Entries supplied:
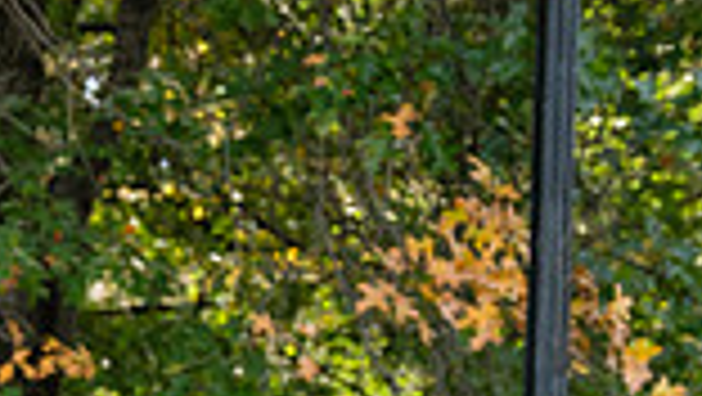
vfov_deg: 8.2
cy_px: 935
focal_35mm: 136
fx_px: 2533
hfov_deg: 13.4
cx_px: -732
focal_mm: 27
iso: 1000
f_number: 5
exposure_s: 1/320
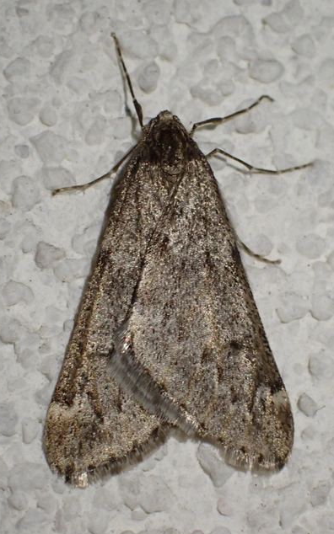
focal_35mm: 107
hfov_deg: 12.2
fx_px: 1559
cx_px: 164
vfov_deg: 19.5
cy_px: 269
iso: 500
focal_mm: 18
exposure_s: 1/100
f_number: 4.9
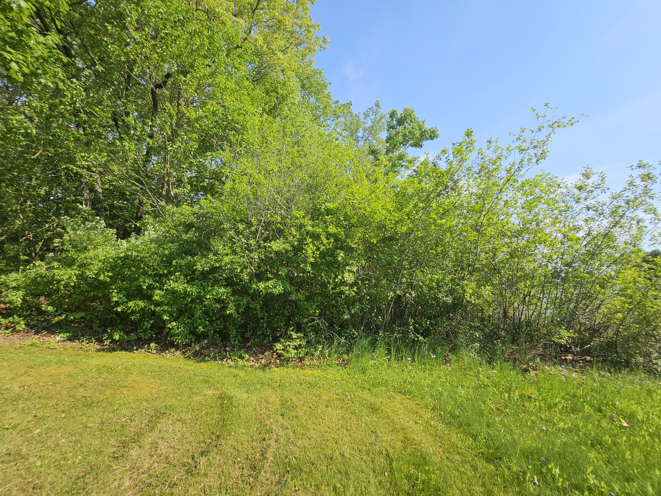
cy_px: 248
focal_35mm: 13
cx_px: 330
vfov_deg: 89.9
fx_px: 248
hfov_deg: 106.2
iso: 50
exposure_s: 1/1286
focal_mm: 2.2
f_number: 2.2
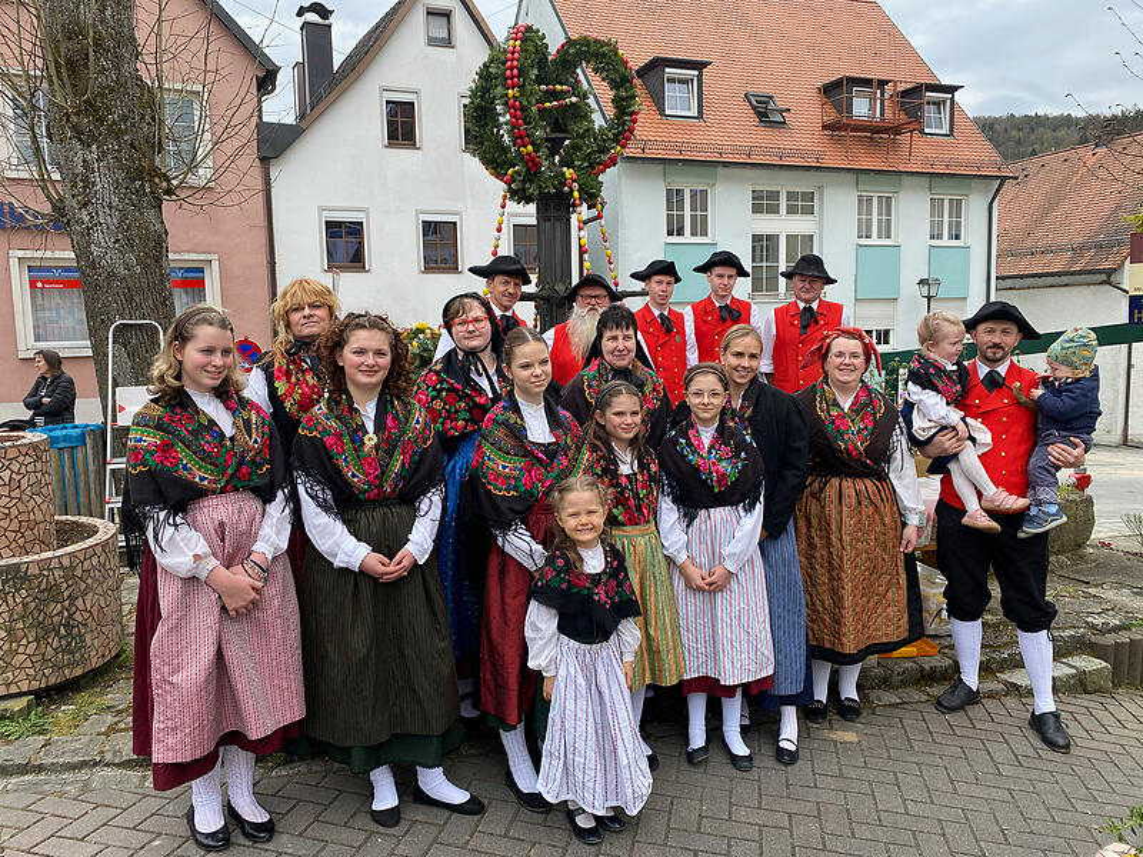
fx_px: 859
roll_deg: +1.7
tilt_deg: -6.4
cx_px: 572
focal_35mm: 26
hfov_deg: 67.3
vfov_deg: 53.1
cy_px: 428
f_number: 1.8
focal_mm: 4.25
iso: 32
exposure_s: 1/728
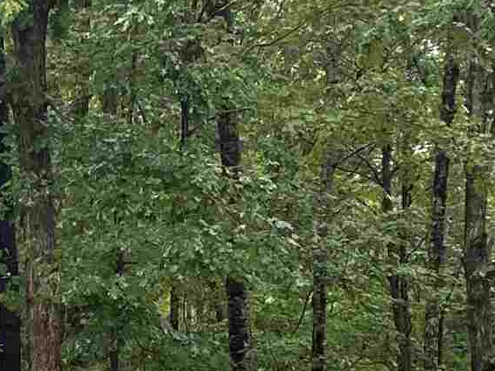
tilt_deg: +2.0
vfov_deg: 10.4
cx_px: -205
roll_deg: +0.5
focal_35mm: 141
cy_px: 402
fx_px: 2017
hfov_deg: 13.3
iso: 125
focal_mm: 4.25
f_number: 1.8
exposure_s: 1/104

Directive: Every line between the one containing "roll_deg: +1.7" and the last line of the data above, both included, should be copied exactly, but not the pictures.

Written answer:
roll_deg: +1.7
tilt_deg: -6.4
cx_px: 572
focal_35mm: 26
hfov_deg: 67.3
vfov_deg: 53.1
cy_px: 428
f_number: 1.8
focal_mm: 4.25
iso: 32
exposure_s: 1/728
tilt_deg: +2.0
vfov_deg: 10.4
cx_px: -205
roll_deg: +0.5
focal_35mm: 141
cy_px: 402
fx_px: 2017
hfov_deg: 13.3
iso: 125
focal_mm: 4.25
f_number: 1.8
exposure_s: 1/104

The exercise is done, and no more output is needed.